E il ministro, da poco rientrato in Italia, fa sapere di voler tirar dritto sulla propria strada. Ergo, nessuna corsa per approvare il nuovo pacchetto per lo sviluppo come vorrebbe il premier: il calendario resta quello fissato dal Tesoro (domani nuovo vertice in via XX Settembre con Confindustria, banche e Rete imprese Italia, poi giovedì il seminario sulla valorizzazioni degli immobili pubblici, decreto sviluppo pronto non prima di due settimane), il premier si metta il cuore in pace. «La bacchetta magica non ce l’ha nessuno», ripetono dal Tesoro. Come dire che il menù degli interventi è come sempre molto ampio, ma è difficile che si possano fare miracoli. E soprattutto che si possano reperire nuove risorse in quantità. Tanto più se non si abbatte l’enorme stock di debito pubblico, unica via per consentire al Paese di far ripartire l’economia.
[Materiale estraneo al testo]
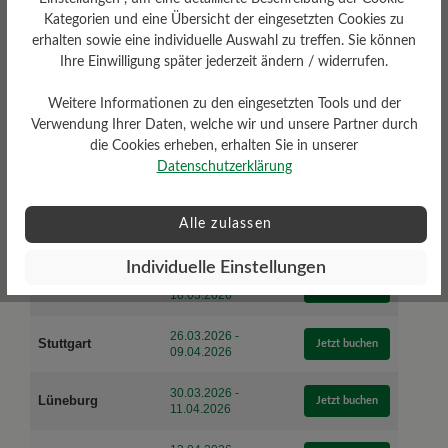
lassen und den perfekten BÄR-Schuh finden?
Kategorien und eine Übersicht der eingesetzten Cookies zu
Auf dieser Seite sehen Sie die nächsten
erhalten sowie eine individuelle Auswahl zu treffen. Sie können
verfügbaren Zeiträume und teilnehmenden
Ihre Einwilligung später jederzeit ändern / widerrufen.
Filialen unserer aktuellen scan2fit®-Aktion.
Über die jeweilige Filialseite können Sie direkt
Weitere Informationen zu den eingesetzten Tools und der
Verwendung Ihrer Daten, welche wir und unsere Partner durch
einen persönlichen Beratungstermin buchen.
die Cookies erheben, erhalten Sie in unserer
Datenschutzerklärung
Filiale
Verfügbarer Termin
Aktion
04.03.2026 -
Alle zulassen
Berlin Mitte
Jetzt buchen
17.03.2026
Individuelle Einstellungen
09.03.2026 -
Nürnberg
Jetzt buchen
18.03.2026
26.03.2026 -
Stuttgart
Jetzt buchen
09.04.2026
30.03.2026 -
Lüneburg
Jetzt buchen
11.04.2026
Nella lista delle misure ci sono, come al solito, liberalizzazioni, semplificazioni burocratiche, cessione del patrimonio immobiliare. Ma soprattutto si punta molto sul capitolo infrastrutture e sul miglioramento della legge obiettivo perché da quando è entrata in vigore, 10 anni fa, non ha dato i risultati attesi: le opere pubbliche portate a termine sono ferme al 10% rispetto al programma complessivo e le risorse rese disponibili sono solo 74 miliardi rispetto ai 137 finanziati dal Cipe e un totale di 367 miliardi. Tra le novità allo studio si lavora a nuovi incentivi per stimolare l’apporto di capitali privati e allo sblocco di finanziamenti non usati da destinare a opere strategiche con misure specifiche per Ferrovie, Anas e porti.
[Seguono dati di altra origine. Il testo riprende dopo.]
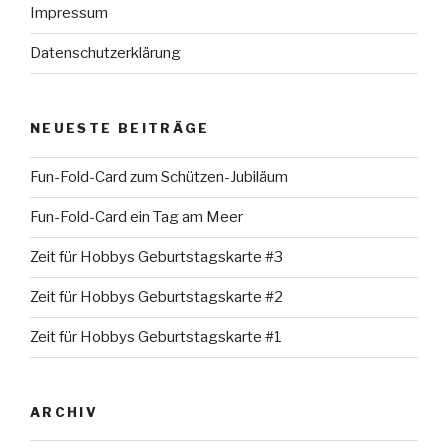
Impressum
Datenschutzerklärung
NEUESTE BEITRÄGE
Fun-Fold-Card zum Schützen-Jubiläum
Fun-Fold-Card ein Tag am Meer
Zeit für Hobbys Geburtstagskarte #3
Zeit für Hobbys Geburtstagskarte #2
Zeit für Hobbys Geburtstagskarte #1
ARCHIV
Dopo il bombardamento mediatico della scorsa settimana per tenere nella partita anche Confindustria, ma non è detto che questo a questo punto basti, Tremonti e i suoi tecnici valutano pure la possibilità di accogliere qualche proposta del «Manifesto» di Confindustria, che tra l’altro chiede tagli mirati alla spesa pubblica e la riduzione del cuneo fiscale. A questo scopo, tra le ipotesi ci sono un nuovo condono (da apripista alla futura riforma fiscale), una mini-patrimoniale e una tassa sui prelievi di contante oltre i 5.000 euro. Sempre valida poi l’ipotesi di adeguare le rendite catastali, che porterebbe ad un aumento automatico sull’Ici e su altre imposte sugli immobili. La questione pensioni, col superamento di quelle di anzianità e l’anticipo del meccanismo basato sull’allungamento della speranza di vita, potrebbero essere rinviate alle legge di stabilità. Tutto liscio? Certamente no, anche perché a breve il governo dovrà affrontare un capitolo spinoso: per raggiungere il pareggio nel 2013 occorre tagliare 6 miliardi alle spese dei ministeri, cifra da ripartire fra i vari dicasteri.
Su Tremonti si è espresso anche Mario Monti, presidente della Bocconi ed ex commissario Ue, ospite de L’infedele di Lerner. Alla domanda se sia in grado di guidare la politica economica italiana ha risposto: «Potrebbe essere quello che tiene la barra più dritta degli altri, ma non lo so. Ottimo il contenimento del disavanzo, molto carente sull’azione per la crescita e lo sviluppo della concorrenza.